* **About this task**: From the data below, please reproduce exactly everything from the line that contains "8 nm per pixel;" down to the line that contains "EM sections xy, xy-80, xy-160, xy-240, xy-320, xy-400, in", with both ends included.

* **Records provided**:
╔══

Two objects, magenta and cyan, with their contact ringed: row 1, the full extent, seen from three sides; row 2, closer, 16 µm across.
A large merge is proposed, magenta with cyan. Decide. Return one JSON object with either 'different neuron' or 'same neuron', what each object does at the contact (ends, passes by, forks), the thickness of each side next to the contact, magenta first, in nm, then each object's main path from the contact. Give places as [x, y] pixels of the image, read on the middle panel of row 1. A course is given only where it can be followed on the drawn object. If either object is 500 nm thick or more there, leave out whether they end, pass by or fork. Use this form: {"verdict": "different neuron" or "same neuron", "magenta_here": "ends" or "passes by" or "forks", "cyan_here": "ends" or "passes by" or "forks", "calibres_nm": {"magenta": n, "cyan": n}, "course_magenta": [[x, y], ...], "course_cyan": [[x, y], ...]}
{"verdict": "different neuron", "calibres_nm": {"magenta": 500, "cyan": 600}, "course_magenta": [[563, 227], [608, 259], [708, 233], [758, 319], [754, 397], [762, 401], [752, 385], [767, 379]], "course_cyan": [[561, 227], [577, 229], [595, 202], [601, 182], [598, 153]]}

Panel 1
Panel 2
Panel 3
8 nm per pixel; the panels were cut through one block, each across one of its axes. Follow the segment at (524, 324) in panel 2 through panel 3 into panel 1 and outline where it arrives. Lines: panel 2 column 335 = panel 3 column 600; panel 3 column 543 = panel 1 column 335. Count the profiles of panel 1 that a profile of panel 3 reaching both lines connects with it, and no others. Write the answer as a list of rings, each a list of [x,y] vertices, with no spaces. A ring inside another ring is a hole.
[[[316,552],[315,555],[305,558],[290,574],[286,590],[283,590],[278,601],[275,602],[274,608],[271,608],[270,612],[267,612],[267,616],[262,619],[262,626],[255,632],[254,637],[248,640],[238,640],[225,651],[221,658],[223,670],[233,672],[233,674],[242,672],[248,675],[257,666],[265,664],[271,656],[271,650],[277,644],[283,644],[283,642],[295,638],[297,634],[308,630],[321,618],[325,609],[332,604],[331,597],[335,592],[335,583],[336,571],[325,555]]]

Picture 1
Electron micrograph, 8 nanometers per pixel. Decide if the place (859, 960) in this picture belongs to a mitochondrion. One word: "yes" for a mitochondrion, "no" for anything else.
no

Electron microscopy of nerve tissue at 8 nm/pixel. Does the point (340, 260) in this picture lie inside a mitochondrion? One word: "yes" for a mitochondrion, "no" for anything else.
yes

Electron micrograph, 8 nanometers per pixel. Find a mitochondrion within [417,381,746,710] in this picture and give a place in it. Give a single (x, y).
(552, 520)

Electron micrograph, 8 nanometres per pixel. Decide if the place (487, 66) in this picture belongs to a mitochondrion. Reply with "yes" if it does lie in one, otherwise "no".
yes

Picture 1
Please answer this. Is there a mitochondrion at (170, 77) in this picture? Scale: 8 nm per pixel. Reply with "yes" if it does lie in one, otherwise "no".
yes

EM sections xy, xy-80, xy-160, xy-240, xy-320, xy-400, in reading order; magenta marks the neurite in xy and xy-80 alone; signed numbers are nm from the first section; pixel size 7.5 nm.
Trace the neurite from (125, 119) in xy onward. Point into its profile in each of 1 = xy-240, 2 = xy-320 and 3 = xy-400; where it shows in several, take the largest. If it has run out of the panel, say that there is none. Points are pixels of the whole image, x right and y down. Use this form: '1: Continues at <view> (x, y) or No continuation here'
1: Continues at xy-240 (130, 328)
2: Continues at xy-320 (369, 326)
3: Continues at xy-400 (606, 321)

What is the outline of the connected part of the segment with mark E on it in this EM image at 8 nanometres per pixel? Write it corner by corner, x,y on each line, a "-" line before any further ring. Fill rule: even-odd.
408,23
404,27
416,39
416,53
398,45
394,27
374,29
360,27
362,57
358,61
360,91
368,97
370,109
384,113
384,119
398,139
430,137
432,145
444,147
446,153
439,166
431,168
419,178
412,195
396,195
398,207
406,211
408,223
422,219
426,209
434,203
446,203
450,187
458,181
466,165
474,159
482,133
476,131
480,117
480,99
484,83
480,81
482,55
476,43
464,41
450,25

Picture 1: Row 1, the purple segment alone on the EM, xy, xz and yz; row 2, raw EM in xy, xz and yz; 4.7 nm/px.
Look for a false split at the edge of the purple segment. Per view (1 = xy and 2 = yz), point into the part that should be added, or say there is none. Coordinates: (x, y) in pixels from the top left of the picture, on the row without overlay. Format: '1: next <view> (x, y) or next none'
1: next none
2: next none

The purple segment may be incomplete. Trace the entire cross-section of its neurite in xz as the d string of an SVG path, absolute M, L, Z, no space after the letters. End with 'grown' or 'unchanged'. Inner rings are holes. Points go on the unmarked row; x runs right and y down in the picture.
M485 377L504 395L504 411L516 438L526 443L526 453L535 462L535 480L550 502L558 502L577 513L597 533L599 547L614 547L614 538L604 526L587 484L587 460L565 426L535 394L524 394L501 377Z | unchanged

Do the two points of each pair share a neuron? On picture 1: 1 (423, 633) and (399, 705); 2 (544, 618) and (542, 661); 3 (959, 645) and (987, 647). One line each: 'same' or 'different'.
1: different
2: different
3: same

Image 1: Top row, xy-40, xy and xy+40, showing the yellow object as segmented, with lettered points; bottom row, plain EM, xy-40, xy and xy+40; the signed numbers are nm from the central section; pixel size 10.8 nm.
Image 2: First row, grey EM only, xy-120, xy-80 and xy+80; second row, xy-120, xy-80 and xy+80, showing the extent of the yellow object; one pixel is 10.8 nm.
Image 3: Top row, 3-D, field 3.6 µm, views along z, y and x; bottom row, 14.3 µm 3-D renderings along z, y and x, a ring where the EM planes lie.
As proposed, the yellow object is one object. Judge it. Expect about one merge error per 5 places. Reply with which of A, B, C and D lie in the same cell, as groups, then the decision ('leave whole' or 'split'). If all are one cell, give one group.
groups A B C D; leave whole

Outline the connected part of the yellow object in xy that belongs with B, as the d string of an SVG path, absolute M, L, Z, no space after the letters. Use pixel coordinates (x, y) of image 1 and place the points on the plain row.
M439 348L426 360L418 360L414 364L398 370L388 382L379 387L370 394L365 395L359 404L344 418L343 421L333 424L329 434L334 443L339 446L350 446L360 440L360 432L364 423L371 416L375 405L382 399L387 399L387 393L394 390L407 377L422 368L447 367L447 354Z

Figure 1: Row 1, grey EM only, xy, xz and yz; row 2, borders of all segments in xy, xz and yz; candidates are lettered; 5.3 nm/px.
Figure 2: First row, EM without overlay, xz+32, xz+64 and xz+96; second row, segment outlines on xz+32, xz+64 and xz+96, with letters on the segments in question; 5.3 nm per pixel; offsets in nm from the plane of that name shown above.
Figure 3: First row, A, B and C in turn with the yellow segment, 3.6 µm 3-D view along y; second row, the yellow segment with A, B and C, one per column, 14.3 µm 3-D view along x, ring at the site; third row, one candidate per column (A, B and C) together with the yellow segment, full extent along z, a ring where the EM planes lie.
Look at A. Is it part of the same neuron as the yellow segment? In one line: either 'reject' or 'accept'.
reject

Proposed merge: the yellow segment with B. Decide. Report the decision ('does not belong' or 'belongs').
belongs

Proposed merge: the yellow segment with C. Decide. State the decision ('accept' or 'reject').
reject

╚══

* **Answer box**:
8 nm per pixel; the panels were cut through one block, each across one of its axes. Follow the segment at (524, 324) in panel 2 through panel 3 into panel 1 and outline where it arrives. Lines: panel 2 column 335 = panel 3 column 600; panel 3 column 543 = panel 1 column 335. Count the profiles of panel 1 that a profile of panel 3 reaching both lines connects with it, and no others. Write the answer as a list of rings, each a list of [x,y] vertices, with no spaces. A ring inside another ring is a hole.
[[[316,552],[315,555],[305,558],[290,574],[286,590],[283,590],[278,601],[275,602],[274,608],[271,608],[270,612],[267,612],[267,616],[262,619],[262,626],[255,632],[254,637],[248,640],[238,640],[225,651],[221,658],[223,670],[233,672],[233,674],[242,672],[248,675],[257,666],[265,664],[271,656],[271,650],[277,644],[283,644],[283,642],[295,638],[297,634],[308,630],[321,618],[325,609],[332,604],[331,597],[335,592],[335,583],[336,571],[325,555]]]

Picture 1
Electron micrograph, 8 nanometers per pixel. Decide if the place (859, 960) in this picture belongs to a mitochondrion. One word: "yes" for a mitochondrion, "no" for anything else.
no

Electron microscopy of nerve tissue at 8 nm/pixel. Does the point (340, 260) in this picture lie inside a mitochondrion? One word: "yes" for a mitochondrion, "no" for anything else.
yes

Electron micrograph, 8 nanometers per pixel. Find a mitochondrion within [417,381,746,710] in this picture and give a place in it. Give a single (x, y).
(552, 520)

Electron micrograph, 8 nanometres per pixel. Decide if the place (487, 66) in this picture belongs to a mitochondrion. Reply with "yes" if it does lie in one, otherwise "no".
yes

Picture 1
Please answer this. Is there a mitochondrion at (170, 77) in this picture? Scale: 8 nm per pixel. Reply with "yes" if it does lie in one, otherwise "no".
yes

EM sections xy, xy-80, xy-160, xy-240, xy-320, xy-400, in reading order; magenta marks the neurite in xy and xy-80 alone; signed numbers are nm from the first section; pixel size 7.5 nm.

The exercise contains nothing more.